Entre-temps, la détente faisait son chemin en Europe. On la crut morte avec la fin du « Printemps de Prague » et l'entrée des troupes du pacte de Varsovie en Tchécoslovaquie en août 1968. Mais, dans sa conférence de presse du 9 septembre, tout en condamnant « le totalitarisme écrasant » dans lequel s'enfermait le monde soviétique, de Gaulle ajoutait : « Ce qui s'est passé en Tchécoslovaquie, je veux dire l'élan de son peuple pour obtenir un début de libération [...] démontre que notre politique, pour momentanément contrariée qu'elle paraisse, est conforme aux profondes réalités européennes et, par conséquent, qu'elle est la bonne. Étant donné la marche des choses [...] l'évolution se poursuivra inéluctablement. Il est en effet trop tard [...] pour qu'aucune idéologie, notamment le communisme, l'emporte sur le sentiment national ».
La suite des événements devait prouver que la vision à long terme du général de Gaulle était la bonne. Il venait de quitter le pouvoir lorsque la République fédérale s'est ralliée à ses vues : c'est le 21 octobre 1969, en effet, que Willy Brandt a accédé à la chancellerie ; son nom reste attaché à l'Ostpolitik qui constitue un bouleversement complet de l'attitude allemande, résumé par sa fameuse phrase qui sonne comme un écho à la Weltanschaunung gaullienne : « Pour changer le statu quo, il faut commencer par l'accepter ».

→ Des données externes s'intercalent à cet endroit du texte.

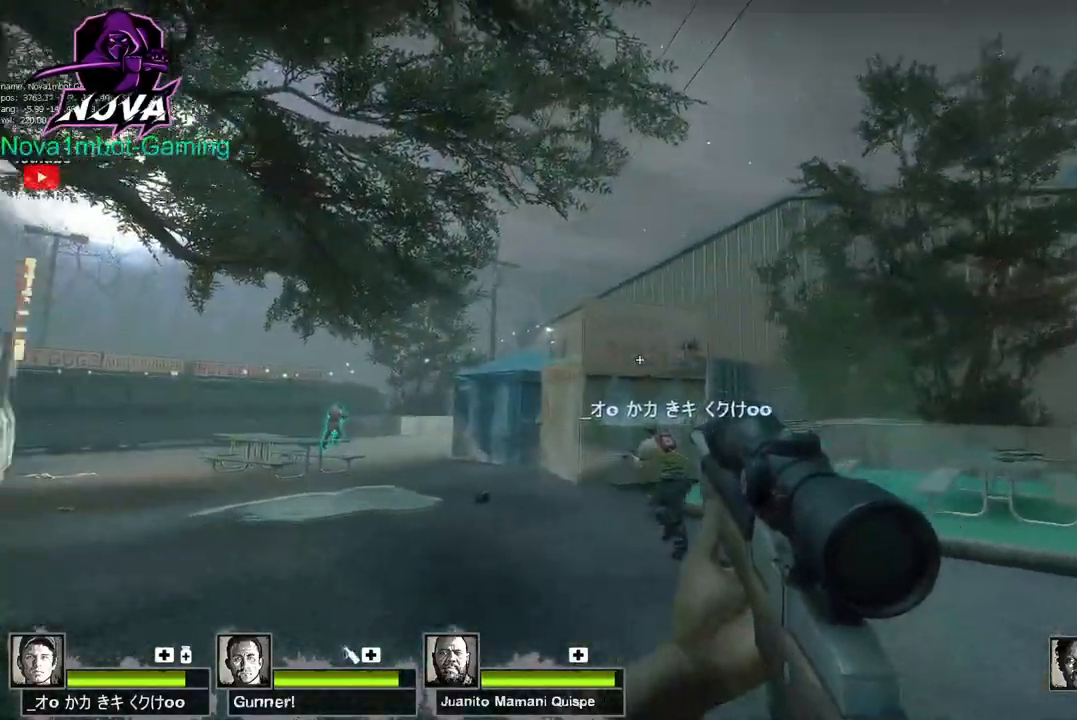
{"keys": ["w"], "mouse": [], "events": [[50, "a", "up"]]}
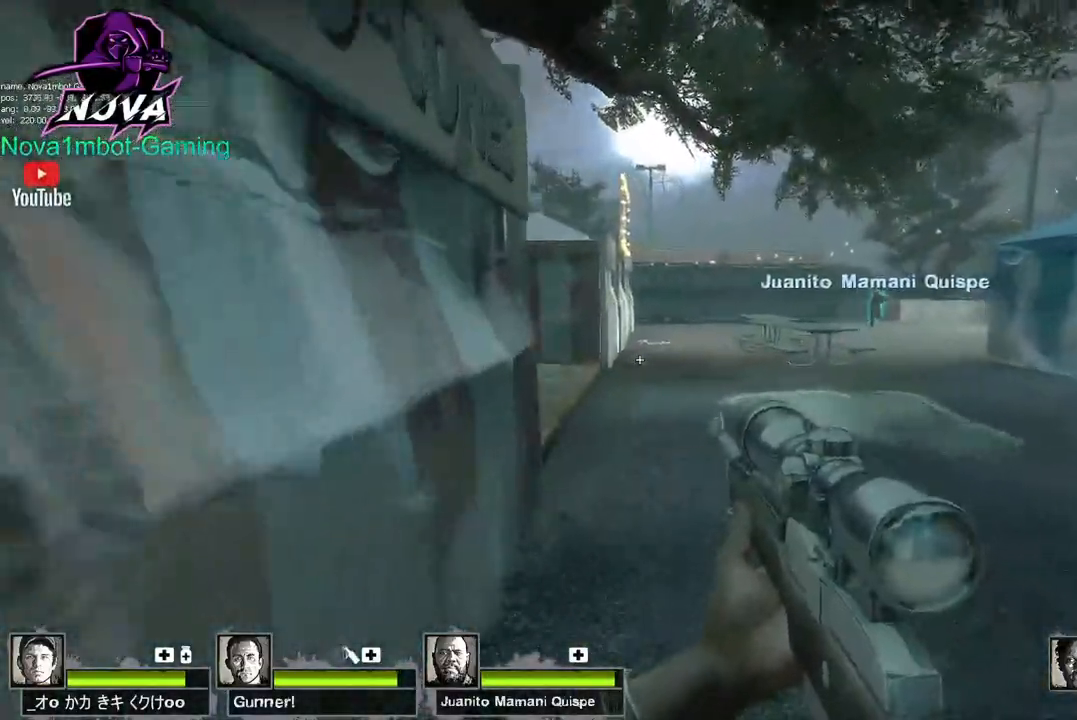
{"keys": ["d", "w"], "mouse": [], "events": [[250, "d", "down"]]}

Georges Pompidou a confirmé l'appui de la France à cette ouverture allemande à l'Est - non sans inquiétude, car il n'avait pas d'affinités particulières pour l'Allemagne et son chancelier. Nixon et Kissinger - qui, d'une manière générale, n'étaient pas favorables à l'émancipation de l'Europe - étaient réservés vis-à-vis de l'Ostpolitik, mais ne pouvaient l'empêcher, car la détente allait dans le sens de l'histoire.
Même si tous n'étaient pas animés du même enthousiasme, la RFA et les trois alliés ayant des responsabilités particulières pour l'Allemagne dans son ensemble, ont donc négocié avec l'Est, entre 1970 et 1972, un montage impressionnant d'instruments juridiques (accord quadripartites sur la situation à Berlin, Grundvertag entre la RFA et la RDA, traité germano-soviétique, traité germano-polonais) qui n'auraient pas été possibles si n'avait été créé le climat nouveau demandé par la France. L'Europe est ainsi sortie du monde manichéen de la Guerre froide : la voie était ouverte à la CSCE et aux accords d'Helsinki, dont personne ne nie aujourd'hui le rôle qu'ils ont joué à l'appui de la lutte pour les droits de l'homme dans les pays de l'Est. La force de pénétration de cette onde de choc, dans le tissu social et humain de l'Europe centrale et orientale, a agi tout au long des années de la « stagnation » brejnévienne. Sans elle, le renouveau polonais n'aurait pas été concevable - ni, plus tard, l'ouverture à l'Ouest de Mikhaïl Gorbatchev.
Il faudra attendre cependant le 9 novembre 1989 - dix-neuf ans jour pour jour après la mort du général de Gaulle pour que la chute du mur de Berlin vienne confirmer la justesse prophétique de ses vues.